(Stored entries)
-------------------------

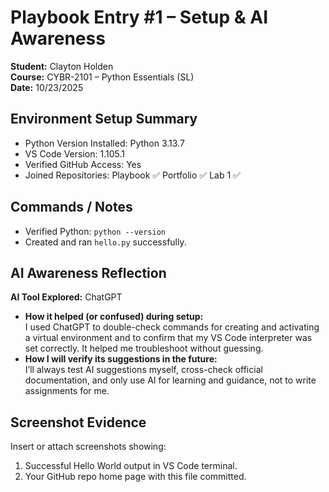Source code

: # Playbook Entry #1 – Setup & AI Awareness
**Student:** Clayton Holden  
**Course:** CYBR-2101 – Python Essentials (SL)  
**Date:** 10/23/2025
 
## Environment Setup Summary
- Python Version Installed: Python 3.13.7  
- VS Code Version: 1.105.1  
- Verified GitHub Access: Yes  
- Joined Repositories: Playbook ✅  Portfolio ✅  Lab 1 ✅  
 
## Commands / Notes
- Verified Python: `python --version`  
- Created and ran `hello.py` successfully.  
 
## AI Awareness Reflection
**AI Tool Explored:** ChatGPT  
- **How it helped (or confused) during setup:**  
  I used ChatGPT to double-check commands for creating and activating a virtual environment and to confirm that my VS Code interpreter was set correctly. It helped me troubleshoot without guessing.  
- **How I will verify its suggestions in the future:**  
  I’ll always test AI suggestions myself, cross-check official documentation, and only use AI for learning and guidance, not to write assignments for me.  
 
## Screenshot Evidence
Insert or attach screenshots showing:  
1. Successful Hello World output in VS Code terminal.  
2. Your GitHub repo home page with this file committed.
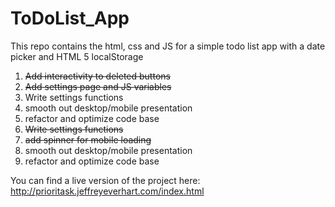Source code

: # ToDoList_App
This repo contains the html, css and JS for a simple todo list app with a date picker and HTML 5 localStorage
1. <s>Add interactivity to deleted buttons</s>
2. <s>Add settings page and JS variables</s> 
3. Write settings functions
3. smooth out desktop/mobile presentation 
4. refactor and optimize code base 
3. <s>Write settings functions</s>
4. <s>add spinner for mobile loading</s>
5. smooth out desktop/mobile presentation 
6. refactor and optimize code base 


You can find a live version of the project here: http://prioritask.jeffreyeverhart.com/index.html
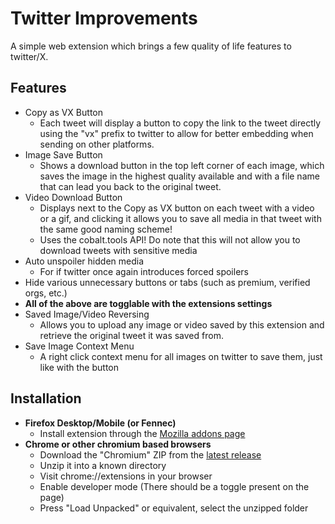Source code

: # Twitter Improvements

A simple web extension which brings a few quality of life features to twitter/X.


## Features

- Copy as VX Button
	- Each tweet will display a button to copy the link to the tweet directly using the "vx" prefix to twitter to allow for better embedding when sending on other platforms.
- Image Save Button
	- Shows a download button in the top left corner of each image, which saves the image in the highest quality available and with a file name that can lead you back to the original tweet.
- Video Download Button
	- Displays next to the Copy as VX button on each tweet with a video or a gif, and clicking it allows you to save all media in that tweet with the same good naming scheme!
	- Uses the cobalt.tools API! Do note that this will not allow you to download tweets with sensitive media
- Auto unspoiler hidden media
	- For if twitter once again introduces forced spoilers
- Hide various unnecessary buttons or tabs (such as premium, verified orgs, etc.)
- **All of the above are togglable with the extensions settings**
- Saved Image/Video Reversing
	- Allows you to upload any image or video saved by this extension and retrieve the original tweet it was saved from.
- Save Image Context Menu
	- A right click context menu for all images on twitter to save them, just like with the button

## Installation

- **Firefox Desktop/Mobile (or Fennec)**
	- Install extension through the [Mozilla addons page](https://addons.mozilla.org/en-GB/firefox/addon/twitter-improvements/)
- **Chrome or other chromium based browsers**
	- Download the "Chromium" ZIP from the [latest release](https://github.com/usyless/twitter-improvements/releases/latest)
	- Unzip it into a known directory
	- Visit chrome://extensions in your browser
	- Enable developer mode (There should be a toggle present on the page)
	- Press "Load Unpacked" or equivalent, select the unzipped folder
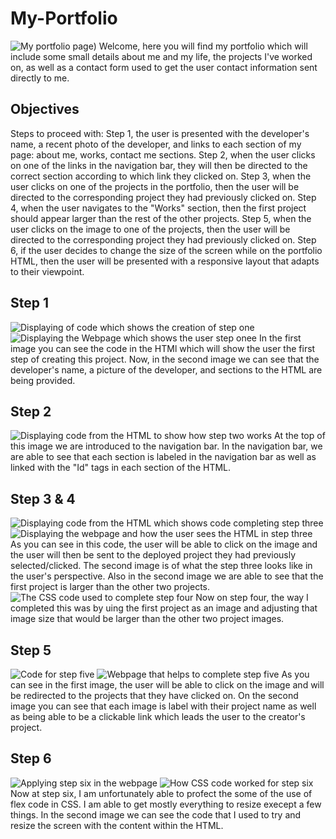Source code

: # My-Portfolio
![My portfolio page](./Assets/Images/my-portfolio.png))
Welcome, here you will find my portfolio which will include some small details about me and my life, the projects I've worked on, as well as a contact form used to get the user contact information sent directly to me.

## Objectives
Steps to proceed with: Step 1, the user is presented with the developer's name, a recent photo of the developer, and links to each section of my page: about me, works, contact me sections. Step 2, when the user clicks on one of the links in the navigation bar, they will then be directed to the correct section according to which link they clicked on. Step 3, when the user clicks on one of the projects in the portfolio, then the user will be directed to the corresponding project they had previously clicked on. Step 4, when the user navigates to the "Works" section, then the first project should appear larger than the rest of the other projects. Step 5, when the user clicks on the image to one of the projects, then the user will be directed to the corresponding project they had previously clicked on. Step 6, if the user decides to change the size of the screen while on the portfolio HTML, then the user will be presented with a responsive layout that adapts to their viewpoint.

## Step 1
![Displaying of code which shows the creation of step one](./Assets/Images/Step-1-Code.png)
![Displaying the Webpage which shows the user step onee](./Assets/Images/Step-1-Webpage.png)
In the first image you can see the code in the HTMl which will show the user the first step of creating this project. Now, in the second image we can see that the developer's name, a picture of the developer, and sections to the HTML are being provided.

## Step 2
![Displaying code from the HTML to show how step two works](./Assets/Images/Step-2-navbar.png)
At the top of this image we are introduced to the navigation bar. In the navigation bar, we are able to see that each section is labeled in the navigation bar as well as linked with the "Id" tags in each section of the HTML.

## Step 3 & 4
![Displaying code from the HTML which shows code completing step three](./Assets/Images/Step-3-code.png)
![Displaying the webpage and how the user sees the HTML in step three](./Assets/Images/Step-3-Webpage.png)
As you can see in this code, the user will be able to click on the image and the user will then be sent to the deployed project they had previously selected/clicked. The second image is of what the step three looks like in the user's perspective. Also in the second image we are able to see that the first project is larger than the other two projects.
![The CSS code used to complete step four](./Assets/Images/Step-4-CSS.png)
Now on step four, the way I completed this was by uing the first project as an image and adjusting that image size that would be larger than the other two project images.

## Step 5
![Code for step five](./Assets/Images/Step-3-code.png)
![Webpage that helps to complete step five](./Assets/Images/Step-3-Webpage.png)
As you can see in the first image, the user will be able to click on the image and will be redirected to the projects that they have clicked on. On the second image you can see that each image is label with their project name as well as being able to be a clickable link which leads the user to the creator's project.

## Step 6
![Applying step six in the webpage](./Assets/Images/Step-6-Webpage.png)
![How CSS code worked for step six](./Assets/Images/Step-6-CSS.png)
Now at step six, I am unfortunately able to profect the some of the use of flex code in CSS. I am able to get mostly everything to resize execept a few things. In the second image we can see the code that I used to try and resize the screen with the content within the HTML.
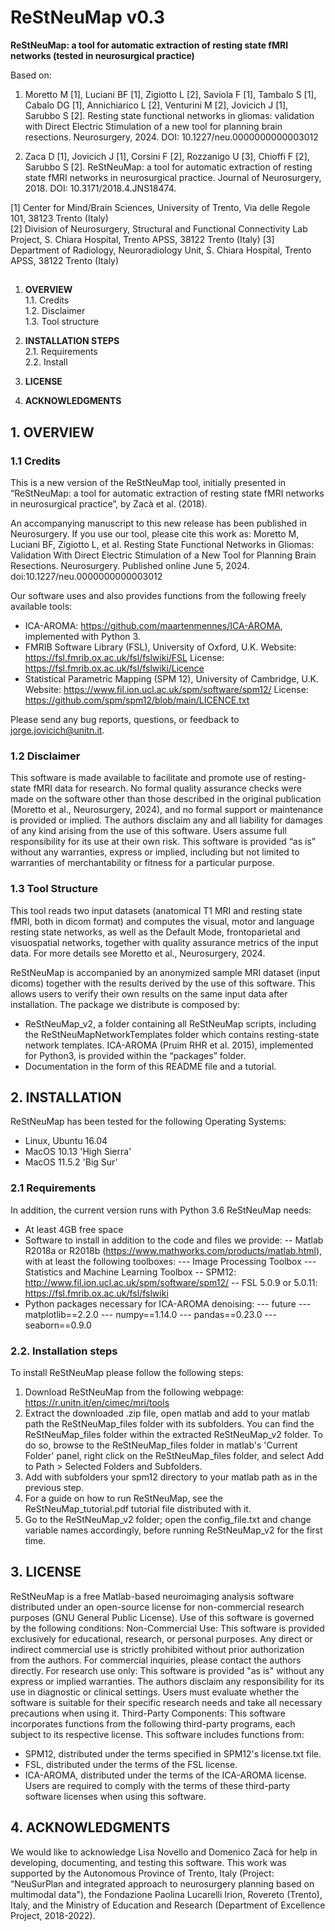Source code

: # ReStNeuMap v0.3
**ReStNeuMap: a tool for automatic extraction of resting state fMRI networks 
(tested in neurosurgical practice)**

Based on:
1. Moretto M [1], Luciani BF [1], Zigiotto L [2], Saviola F [1], Tambalo S [1], Cabalo DG [1], Annichiarico L [2], Venturini M [2], Jovicich J [1], Sarubbo S [2]. Resting state functional networks in gliomas: validation with Direct Electric Stimulation of a new tool for planning brain resections. Neurosurgery, 2024.
DOI: 10.1227/neu.0000000000003012 
 
2. Zaca D [1], Jovicich J [1], Corsini F [2], Rozzanigo U [3], Chioffi F [2], Sarubbo S [2]. ReStNeuMap: a tool for automatic extraction of resting state fMRI networks in neurosurgical practice. Journal of Neurosurgery, 2018. 
DOI: 10.3171/2018.4.JNS18474.


[1] Center for Mind/Brain Sciences, University of Trento, Via delle Regole 101, 38123 Trento (Italy) </br>
[2] Division of Neurosurgery, Structural and Functional Connectivity Lab Project, S. Chiara Hospital, Trento APSS, 38122 Trento (Italy)
[3] Department of Radiology, Neuroradiology Unit, S. Chiara Hospital, Trento APSS, 38122 Trento (Italy)

## 


1. **OVERVIEW**</br>
	1.1. Credits</br>
	1.2. Disclaimer</br>
	1.3. Tool structure</br>

2. **INSTALLATION STEPS**</br>
	2.1. Requirements</br>
	2.2. Install</br>

3. **LICENSE**

4. **ACKNOWLEDGMENTS**


## 1. OVERVIEW

### 1.1 Credits

This is a new version of the ReStNeuMap tool, initially presented in “ReStNeuMap: a tool for automatic extraction of resting state fMRI networks in neurosurgical practice”, by Zacà et al. (2018).
 
An accompanying manuscript to this new release has been published in Neurosurgery. If you use our tool, please cite this work as: Moretto M, Luciani BF, Zigiotto L, et al. Resting State Functional Networks in Gliomas: Validation With Direct Electric Stimulation of a New Tool for Planning Brain Resections. Neurosurgery. Published online June 5, 2024. doi:10.1227/neu.0000000000003012
 
Our software uses and also provides functions from the following freely available tools:
- ICA-AROMA: https://github.com/maartenmennes/ICA-AROMA, implemented with Python 3.
- FMRIB Software Library (FSL), University of Oxford, U.K.
  Website: https://fsl.fmrib.ox.ac.uk/fsl/fslwiki/FSL 
  License: https://fsl.fmrib.ox.ac.uk/fsl/fslwiki/Licence
- Statistical Parametric Mapping (SPM 12), University of Cambridge, U.K.
  Website: https://www.fil.ion.ucl.ac.uk/spm/software/spm12/ 
  License: https://github.com/spm/spm12/blob/main/LICENCE.txt 

Please send any bug reports, questions, or feedback to jorge.jovicich@unitn.it.

### 1.2 Disclaimer
This software is made available to facilitate and promote use of resting-state fMRI data for research. No formal quality assurance checks were made on the software other than those described in the original publication (Moretto et al., Neurosurgery, 2024), and no formal support or maintenance is provided or implied.
The authors disclaim any and all liability for damages of any kind arising from the use of this software. Users assume full responsibility for its use at their own risk. This software is provided “as is” without any warranties, express or implied, including but not limited to warranties of merchantability or fitness for a particular purpose.

### 1.3 Tool Structure
This tool reads two input datasets (anatomical T1 MRI and resting state fMRI, both in dicom format) and computes the visual, motor and language resting state networks, as well as the Default Mode, frontoparietal and visuospatial networks, together with quality assurance metrics of the input data. For more details see Moretto et al., Neurosurgery, 2024. 
 
ReStNeuMap is accompanied by an anonymized sample MRI dataset (input dicoms) together with the results derived by the use of this software. This allows users to verify their own results on the same input data after installation.
The package we distribute is composed by:
- ReStNeuMap_v2, a folder containing all ReStNeuMap scripts, including the ReStNeuMapNetworkTemplates folder which contains resting-state network templates. ICA-AROMA (Pruim RHR et al. 2015), implemented for Python3, is provided within the “packages” folder.
- Documentation in the form of this README file and a tutorial.


## 2. INSTALLATION
ReStNeuMap has been tested for the following Operating Systems:
- Linux, Ubuntu 16.04
- MacOS 10.13 'High Sierra'
- MacOS 11.5.2 'Big Sur'

### 2.1 Requirements
In addition, the current version runs with Python 3.6
ReStNeuMap needs: 
- At least 4GB free space
- Software to install in addition to the code and files we provide:
-- Matlab R2018a or R2018b (https://www.mathworks.com/products/matlab.html), with at least the following toolboxes:
--- Image Processing Toolbox
--- Statistics and Machine Learning Toolbox
-- SPM12: http://www.fil.ion.ucl.ac.uk/spm/software/spm12/
-- FSL 5.0.9 or 5.0.11: https://fsl.fmrib.ox.ac.uk/fsl/fslwiki
- Python packages necessary for ICA-AROMA denoising: 
--- future
--- matplotlib==2.2.0
--- numpy==1.14.0
--- pandas==0.23.0
--- seaborn==0.9.0


### 2.2. Installation steps
To install ReStNeuMap please follow the following steps:
1. Download ReStNeuMap from the following webpage: https://r.unitn.it/en/cimec/mri/tools
2. Extract the downloaded .zip file, open matlab and add to your matlab path the ReStNeuMap_files folder with its subfolders. You can find the ReStNeuMap_files folder within the extracted ReStNeuMap_v2 folder. To do so, browse to the ReStNeuMap_files folder in matlab's 'Current Folder' panel, right click on the ReStNeuMap_files folder, and select Add to Path > Selected Folders and Subfolders.
3. Add with subfolders your spm12 directory to your matlab path as in the previous step.
4. For a guide on how to run ReStNeuMap, see the ReStNeuMap_tutorial.pdf tutorial file distributed with it.
5. Go to the ReStNeuMap_v2 folder; open the config_file.txt and change variable names accordingly, before running ReStNeuMap_v2 for the first time.

 
 ## 3. LICENSE
ReStNeuMap is a free Matlab-based neuroimaging analysis software distributed under an open-source license for non-commercial research purposes (GNU General Public License). Use of this software is governed by the following conditions:
Non-Commercial Use: This software is provided exclusively for educational, research, or personal purposes. Any direct or indirect commercial use is strictly prohibited without prior authorization from the authors. For commercial inquiries, please contact the authors directly.
For research use only: This software is provided "as is" without any express or implied warranties. The authors disclaim any responsibility for its use in diagnostic or clinical settings. Users must evaluate whether the software is suitable for their specific research needs and take all necessary precautions when using it.
Third-Party Components: This software incorporates functions from the following third-party programs, each subject to its respective license.
This software includes functions from:
- SPM12, distributed under the terms specified in SPM12's license.txt file.
- FSL, distributed under the terms of the FSL license.
- ICA-AROMA, distributed under the terms of the ICA-AROMA license.
Users are required to comply with the terms of these third-party software licenses when using this software.


## 4. ACKNOWLEDGMENTS
We would like to acknowledge Lisa Novello and Domenico Zacà for help in developing, documenting, and testing this software.
This work was supported by the Autonomous Province of Trento, Italy (Project: “NeuSurPlan and integrated approach to neurosurgery planning based on multimodal data"), the Fondazione Paolina Lucarelli Irion, Rovereto (Trento), Italy, and the Ministry of Education and Research (Department of Excellence Project, 2018-2022).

-------------------------

**What is being asked**
Copy out the lines of the data starting with the line containing "2. Zaca D [1], Jovicich" and going on through the line containing "1.3. Tool structure</br>", both included, with no changes.

**Answer to this exercise**
2. Zaca D [1], Jovicich J [1], Corsini F [2], Rozzanigo U [3], Chioffi F [2], Sarubbo S [2]. ReStNeuMap: a tool for automatic extraction of resting state fMRI networks in neurosurgical practice. Journal of Neurosurgery, 2018. 
DOI: 10.3171/2018.4.JNS18474.


[1] Center for Mind/Brain Sciences, University of Trento, Via delle Regole 101, 38123 Trento (Italy) </br>
[2] Division of Neurosurgery, Structural and Functional Connectivity Lab Project, S. Chiara Hospital, Trento APSS, 38122 Trento (Italy)
[3] Department of Radiology, Neuroradiology Unit, S. Chiara Hospital, Trento APSS, 38122 Trento (Italy)

## 


1. **OVERVIEW**</br>
	1.1. Credits</br>
	1.2. Disclaimer</br>
	1.3. Tool structure</br>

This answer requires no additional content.